Nov 10, 2009 09:10 GMT  ·  By

A new scientific study would appear to suggest that over-eaters are not necessarily pushed into eating more by their stomachs, but by their brains. The investigation, which was conducted on unsuspecting rats, proved that the brain chemistry of over-eaters and drug addicts was very similar, which sheds new light on the problem. Drug addicts, alcoholics and smokers all have the same type of brain chemistry, which prevents them from quitting their habits, except with great difficulty. The new research on rodents proves that the same type of difficulties also appears in the case of plain food, when it comes to something you like, LiveScience reports.

“For people who are eating way beyond their need and storing excess fat, there's a debate as to whether you want to call that a disorder of the brain,” the Director of the University of Pennsylvania School of Medicine Center for Studies in Addiction, Charles O'Brien, says. He is also a member of the team that is editing the new Diagnostic and Statistical Manual of Mental Disorders, or DSM, which will classify a large number of conditions according to new studies. Psychiatrists use the DSM for guidelines in diagnosing their patients, and conditions such as anorexia and bulimia are already included.

The new research also gives further support to the idea that those who overeat can be considered addicts, similar to those involved in drug use or gambling. However, the idea is questioned among scientists, and there are those who advocate against overeating being included in the new version of the DSM. In the study, experts at the Boston University Laboratory of Addictive Disorders, led by Co-directors Pietro Cottone and Valentina Sabino, showed that giving rats unhealthy food altered the same regions of the brain as the one modified when giving them alcohol, nicotine and opiates.

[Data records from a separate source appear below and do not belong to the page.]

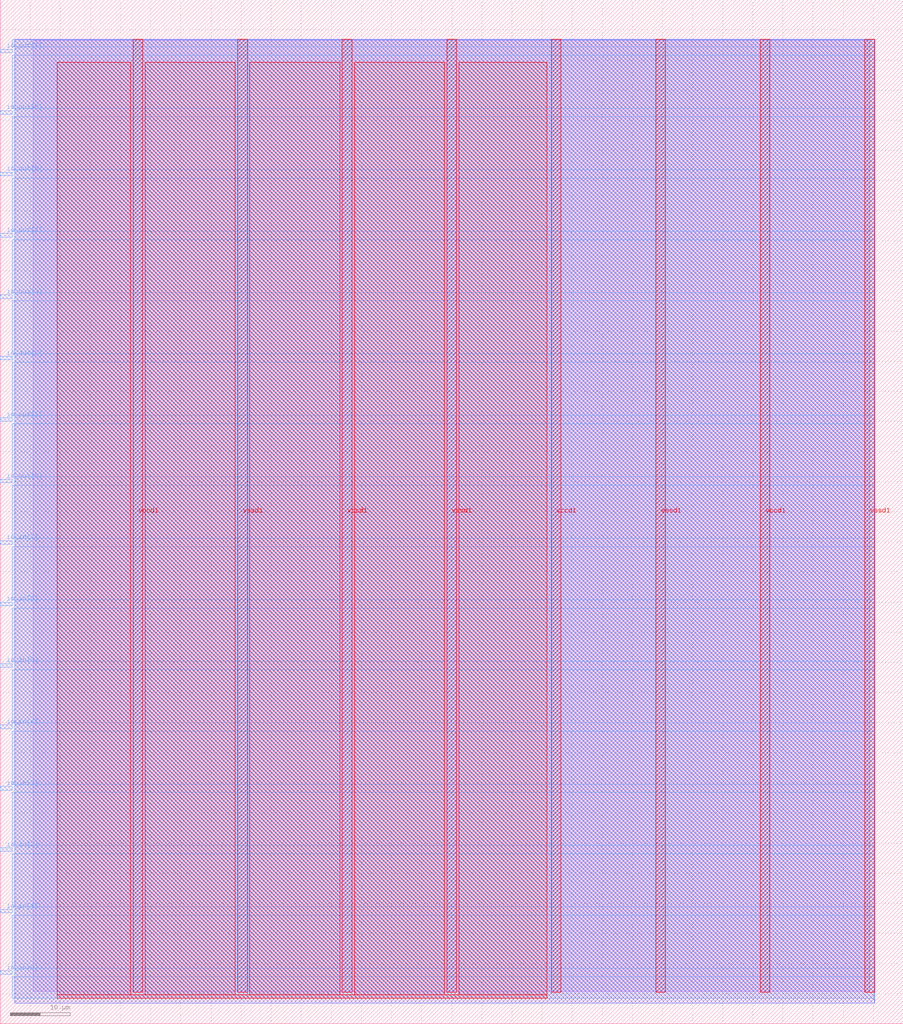
<source format=lef>
VERSION 5.7 ;
  NOWIREEXTENSIONATPIN ON ;
  DIVIDERCHAR "/" ;
  BUSBITCHARS "[]" ;
MACRO chrisruk_matrix
  CLASS BLOCK ;
  FOREIGN chrisruk_matrix ;
  ORIGIN 0.000 0.000 ;
  SIZE 150.000 BY 170.000 ;
  PIN io_in[0]
    DIRECTION INPUT ;
    USE SIGNAL ;
    PORT
      LAYER met3 ;
        RECT 0.000 8.200 2.000 8.800 ;
    END
  END io_in[0]
  PIN io_in[1]
    DIRECTION INPUT ;
    USE SIGNAL ;
    PORT
      LAYER met3 ;
        RECT 0.000 18.400 2.000 19.000 ;
    END
  END io_in[1]
  PIN io_in[2]
    DIRECTION INPUT ;
    USE SIGNAL ;
    PORT
      LAYER met3 ;
        RECT 0.000 28.600 2.000 29.200 ;
    END
  END io_in[2]
  PIN io_in[3]
    DIRECTION INPUT ;
    USE SIGNAL ;
    PORT
      LAYER met3 ;
        RECT 0.000 38.800 2.000 39.400 ;
    END
  END io_in[3]
  PIN io_in[4]
    DIRECTION INPUT ;
    USE SIGNAL ;
    PORT
      LAYER met3 ;
        RECT 0.000 49.000 2.000 49.600 ;
    END
  END io_in[4]
  PIN io_in[5]
    DIRECTION INPUT ;
    USE SIGNAL ;
    PORT
      LAYER met3 ;
        RECT 0.000 59.200 2.000 59.800 ;
    END
  END io_in[5]
  PIN io_in[6]
    DIRECTION INPUT ;
    USE SIGNAL ;
    PORT
      LAYER met3 ;
        RECT 0.000 69.400 2.000 70.000 ;
    END
  END io_in[6]
  PIN io_in[7]
    DIRECTION INPUT ;
    USE SIGNAL ;
    PORT
      LAYER met3 ;
        RECT 0.000 79.600 2.000 80.200 ;
    END
  END io_in[7]
  PIN io_out[0]
    DIRECTION OUTPUT TRISTATE ;
    USE SIGNAL ;
    PORT
      LAYER met3 ;
        RECT 0.000 89.800 2.000 90.400 ;
    END
  END io_out[0]
  PIN io_out[1]
    DIRECTION OUTPUT TRISTATE ;
    USE SIGNAL ;
    PORT
      LAYER met3 ;
        RECT 0.000 100.000 2.000 100.600 ;
    END
  END io_out[1]
  PIN io_out[2]
    DIRECTION OUTPUT TRISTATE ;
    USE SIGNAL ;
    PORT
      LAYER met3 ;
        RECT 0.000 110.200 2.000 110.800 ;
    END
  END io_out[2]
  PIN io_out[3]
    DIRECTION OUTPUT TRISTATE ;
    USE SIGNAL ;
    PORT
      LAYER met3 ;
        RECT 0.000 120.400 2.000 121.000 ;
    END
  END io_out[3]
  PIN io_out[4]
    DIRECTION OUTPUT TRISTATE ;
    USE SIGNAL ;
    PORT
      LAYER met3 ;
        RECT 0.000 130.600 2.000 131.200 ;
    END
  END io_out[4]
  PIN io_out[5]
    DIRECTION OUTPUT TRISTATE ;
    USE SIGNAL ;
    PORT
      LAYER met3 ;
        RECT 0.000 140.800 2.000 141.400 ;
    END
  END io_out[5]
  PIN io_out[6]
    DIRECTION OUTPUT TRISTATE ;
    USE SIGNAL ;
    PORT
      LAYER met3 ;
        RECT 0.000 151.000 2.000 151.600 ;
    END
  END io_out[6]
  PIN io_out[7]
    DIRECTION OUTPUT TRISTATE ;
    USE SIGNAL ;
    PORT
      LAYER met3 ;
        RECT 0.000 161.200 2.000 161.800 ;
    END
  END io_out[7]
  PIN vccd1
    DIRECTION INOUT ;
    USE POWER ;
    PORT
      LAYER met4 ;
        RECT 22.085 5.200 23.685 163.440 ;
    END
    PORT
      LAYER met4 ;
        RECT 56.815 5.200 58.415 163.440 ;
    END
    PORT
      LAYER met4 ;
        RECT 91.545 5.200 93.145 163.440 ;
    END
    PORT
      LAYER met4 ;
        RECT 126.275 5.200 127.875 163.440 ;
    END
  END vccd1
  PIN vssd1
    DIRECTION INOUT ;
    USE GROUND ;
    PORT
      LAYER met4 ;
        RECT 39.450 5.200 41.050 163.440 ;
    END
    PORT
      LAYER met4 ;
        RECT 74.180 5.200 75.780 163.440 ;
    END
    PORT
      LAYER met4 ;
        RECT 108.910 5.200 110.510 163.440 ;
    END
    PORT
      LAYER met4 ;
        RECT 143.640 5.200 145.240 163.440 ;
    END
  END vssd1
  OBS
      LAYER li1 ;
        RECT 5.520 5.355 144.440 163.285 ;
      LAYER met1 ;
        RECT 2.370 3.440 145.240 163.440 ;
      LAYER met2 ;
        RECT 2.390 3.410 145.210 163.385 ;
      LAYER met3 ;
        RECT 2.000 162.200 145.230 163.365 ;
        RECT 2.400 160.800 145.230 162.200 ;
        RECT 2.000 152.000 145.230 160.800 ;
        RECT 2.400 150.600 145.230 152.000 ;
        RECT 2.000 141.800 145.230 150.600 ;
        RECT 2.400 140.400 145.230 141.800 ;
        RECT 2.000 131.600 145.230 140.400 ;
        RECT 2.400 130.200 145.230 131.600 ;
        RECT 2.000 121.400 145.230 130.200 ;
        RECT 2.400 120.000 145.230 121.400 ;
        RECT 2.000 111.200 145.230 120.000 ;
        RECT 2.400 109.800 145.230 111.200 ;
        RECT 2.000 101.000 145.230 109.800 ;
        RECT 2.400 99.600 145.230 101.000 ;
        RECT 2.000 90.800 145.230 99.600 ;
        RECT 2.400 89.400 145.230 90.800 ;
        RECT 2.000 80.600 145.230 89.400 ;
        RECT 2.400 79.200 145.230 80.600 ;
        RECT 2.000 70.400 145.230 79.200 ;
        RECT 2.400 69.000 145.230 70.400 ;
        RECT 2.000 60.200 145.230 69.000 ;
        RECT 2.400 58.800 145.230 60.200 ;
        RECT 2.000 50.000 145.230 58.800 ;
        RECT 2.400 48.600 145.230 50.000 ;
        RECT 2.000 39.800 145.230 48.600 ;
        RECT 2.400 38.400 145.230 39.800 ;
        RECT 2.000 29.600 145.230 38.400 ;
        RECT 2.400 28.200 145.230 29.600 ;
        RECT 2.000 19.400 145.230 28.200 ;
        RECT 2.400 18.000 145.230 19.400 ;
        RECT 2.000 9.200 145.230 18.000 ;
        RECT 2.400 7.800 145.230 9.200 ;
        RECT 2.000 4.255 145.230 7.800 ;
      LAYER met4 ;
        RECT 9.495 4.800 21.685 159.625 ;
        RECT 24.085 4.800 39.050 159.625 ;
        RECT 41.450 4.800 56.415 159.625 ;
        RECT 58.815 4.800 73.780 159.625 ;
        RECT 76.180 4.800 90.785 159.625 ;
        RECT 9.495 4.255 90.785 4.800 ;
  END
END chrisruk_matrix
END LIBRARY


</source>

In the experiments the team set up, the regular diets of a number of rats were changed, and they were given unhealthy, sugar-rich food instead. After 48 hours on the new diet, they were switched back to their regular chow. The rodents showed very little interest in the healthy food, and generally ate a lot less than their comrades that had never tasted sugary nourishment. Cottone reveals that the same type of behavior is also seen in people switching between healthy and unhealthy diets.

Furthermore, the team identified the fact that the rats' brains were “punishing” them for moving off the sugary stuff. Their amygdala, a region of the cortex involved in controlling fear and anxiety, released five times the usual amount of the protein corticotropin-releasing factor, or CRF, which is normally produced in the brains of addicts trying to quit their vice. “This [CRF] punishment, this negative enforcement is causing anxiety and is increasing the probability that bad behavior is performed in the future to relieve anxiety,” Cottone explains.